Mobilitätsgewinn Spaß in der Werkstatt
Mrz 22

Die Installation eines Rechners ist meist noch die nervigste Arbeite neben dem sauberen Verkabeln innerhalb des Gehäuses. Da stellt sich zuersteinmal die Frage des verwendeten Betriebsystems und dann, ob es aktuelle Hardwaretreiber für dieses System gibt (im speziellen bei Linux ein Problem) und anschließend, ob die verwendete Lieblingssoftware auf dem System überhaupt noch erhältlich ist (vorallem bei Upgrades wie z.b. auf Windows Vista).

Die erste Idee war somit Windows Vista zu installieren, um den PC auf Herz und Nieren prüfen zu können. Die Installtion lief soweit Reibungslos, der Internetzugang war fix eingerichtet und die ersten Updates installiert.

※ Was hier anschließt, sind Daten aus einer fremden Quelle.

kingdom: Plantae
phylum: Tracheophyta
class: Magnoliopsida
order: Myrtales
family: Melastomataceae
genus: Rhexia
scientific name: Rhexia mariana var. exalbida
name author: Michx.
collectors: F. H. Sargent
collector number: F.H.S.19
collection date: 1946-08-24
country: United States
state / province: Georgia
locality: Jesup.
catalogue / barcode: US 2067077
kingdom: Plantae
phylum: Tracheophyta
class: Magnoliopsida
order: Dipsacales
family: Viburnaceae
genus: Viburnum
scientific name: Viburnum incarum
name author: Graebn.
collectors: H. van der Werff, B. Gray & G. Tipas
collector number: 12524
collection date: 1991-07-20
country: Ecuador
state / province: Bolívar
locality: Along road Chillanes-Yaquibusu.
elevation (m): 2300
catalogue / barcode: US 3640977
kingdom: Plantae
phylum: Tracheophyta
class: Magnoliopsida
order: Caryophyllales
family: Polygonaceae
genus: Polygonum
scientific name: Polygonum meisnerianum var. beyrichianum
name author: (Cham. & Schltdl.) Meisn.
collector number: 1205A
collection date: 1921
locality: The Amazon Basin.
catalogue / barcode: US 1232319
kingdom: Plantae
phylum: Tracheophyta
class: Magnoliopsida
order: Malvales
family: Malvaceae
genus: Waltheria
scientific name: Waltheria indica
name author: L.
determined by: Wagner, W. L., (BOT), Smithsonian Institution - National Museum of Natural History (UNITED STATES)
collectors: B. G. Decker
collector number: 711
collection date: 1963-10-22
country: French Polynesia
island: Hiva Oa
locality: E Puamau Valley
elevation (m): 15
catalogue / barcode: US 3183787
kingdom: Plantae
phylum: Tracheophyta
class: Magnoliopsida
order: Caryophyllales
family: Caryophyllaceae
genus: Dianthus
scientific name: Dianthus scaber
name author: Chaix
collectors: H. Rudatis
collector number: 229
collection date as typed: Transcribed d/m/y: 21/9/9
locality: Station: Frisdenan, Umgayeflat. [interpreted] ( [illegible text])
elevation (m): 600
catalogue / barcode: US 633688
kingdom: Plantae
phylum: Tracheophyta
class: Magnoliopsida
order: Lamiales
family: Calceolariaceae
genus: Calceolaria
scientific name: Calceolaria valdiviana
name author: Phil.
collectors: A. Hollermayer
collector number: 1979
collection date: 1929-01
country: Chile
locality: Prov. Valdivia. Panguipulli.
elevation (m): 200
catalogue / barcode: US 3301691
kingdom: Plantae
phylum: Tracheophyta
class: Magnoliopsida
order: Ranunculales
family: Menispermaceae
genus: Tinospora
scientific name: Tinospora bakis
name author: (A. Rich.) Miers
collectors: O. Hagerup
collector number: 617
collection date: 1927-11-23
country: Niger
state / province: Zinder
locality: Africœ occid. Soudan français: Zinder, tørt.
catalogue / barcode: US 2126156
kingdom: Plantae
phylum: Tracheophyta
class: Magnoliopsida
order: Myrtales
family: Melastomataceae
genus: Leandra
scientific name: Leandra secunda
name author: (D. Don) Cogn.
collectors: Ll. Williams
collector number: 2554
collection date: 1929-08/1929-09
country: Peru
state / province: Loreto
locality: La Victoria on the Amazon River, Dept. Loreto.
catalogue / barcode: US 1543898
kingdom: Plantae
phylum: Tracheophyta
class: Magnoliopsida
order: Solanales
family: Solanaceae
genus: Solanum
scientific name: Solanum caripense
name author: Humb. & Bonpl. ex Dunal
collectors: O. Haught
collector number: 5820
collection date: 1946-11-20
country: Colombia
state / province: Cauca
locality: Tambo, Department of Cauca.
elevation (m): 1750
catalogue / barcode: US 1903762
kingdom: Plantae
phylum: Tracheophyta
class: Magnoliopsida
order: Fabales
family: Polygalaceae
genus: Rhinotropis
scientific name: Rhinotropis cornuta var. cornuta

Sogleich kam mir die Idee ein Vista-Tweak-Programm zu verwenden, um einige Funktionen im OS zu optimieren. _TweakVista_ stellte sich als recht brauchbar heraus, doch sollte man vorher einen Sicherungspunkt erstellen, um eventuelle Fehler rückgängig machen zu können. Ich musste dieses Feature nach der ersten Verwendung von _TweakVista_ sofort in Anspruch nehmen, da ich wohl einiges Überoptimiert hatte und der PC 5 min zum herunterfahren brauchte. Jedoch konnte ich mit Hilfe des Sicherungspunktes eine ideale Einstellung finden, die meinen PC merklich performanter machte.

Da einige alte Spiele, die ich, solange ich auf die 4870×2 wartete, auf der alten 8600GTS spielen wollte unter Vista nicht liefen, rang ich mich durch eine Parallelinstallation von Windows XP zu probieren. Die Festplatten waren bisher nur grob partitioniert und so ließen sich die wenigen Daten umkopieren, um eine 64 GB-Partition für XP zu erstellen. Nach der Installtion merkte ich jedoch, dass XP keine Dualboot-Funktion vorsieht, bzw. Vista nicht als konkurrierendes Bootsystem erkannte. Ab dem Zeitpunkt ließ sich nur noch XP booten. Abhilfe schaffte dann eine kleines Tool, welches ich im Internet gefunden hatte. Mit ihm konnte man den Bootloader von Vista neu schreiben und auch Windows XP wieder integrieren. Kleiner Tip: Wer sich eine Dualbootkonfiguration überlegt, sollte die Systeme in umgekerhter Reihenfolge der Aktualität installieren, d.h. erst XP, dann Vista. So funktionieren die Bootloader auch direkt richtig.

Linux kam zu dem Zeitpunkt nicht in Frage, da mir die Treiberaktualität sorgen bereitete, zumal ATI-Grafikarten unter Linux eher schlecht unterstützt werden und der Rechner eindeutig Gaming-Qualitäten hat.

Bei Computerbase fand ich im Downloadbereich einen reichen Fundus an Software, der mir zu vollständigen Installation des Rechners ausreichte. Im Grunde kann man heutzutage alles auf OpenSource aufsetzen und so völlig legal und kostenlos einen kompletten Rechner aufsetzen. Einzig Windows muss man noch bezahlen, mit Linux fährt man gar ganz kostenlos. Ich legte mir ein Softwareverzeichnis an in dem ich die einzelnen Programme kategorisierte und nach 64- und 32-Bit sortierte. Eine schnelle Installation beider Systeme war so kein Problem mehr.

Eine Antwort zu “Abenteuer: Neuer PC – Installation”

  1. Kevin sagt:

    Glaubt man den einschlägigen Foren, so ist ATI gerade dabei Nvidia in Sachen Linux Treiber zu überholen. Beide bringen native Treiber mit, die zwar nicht an die Windows Pendanten herankommen, aber zocken durchaus erlauben.

    Problem dürfte heute eher die Unterstützung aktueller Spiele durch Wine, CrossOver oder Cedega sein.

    Es kommt immer darauf an was man machen will, ist man Hardcore 3D Zocker, ist Windows wohl die bessere Wahl. Ich hab schon länger keine Software mehr unter Linux nicht nutzen können. Alle Spiele etc. laufen problemlos unter Wine oder schlimmstenfalls CrossOver. Ich spiele aber ja auch nichts was DirectX 10 benötigt o.ä. hohe Ansprüche hat.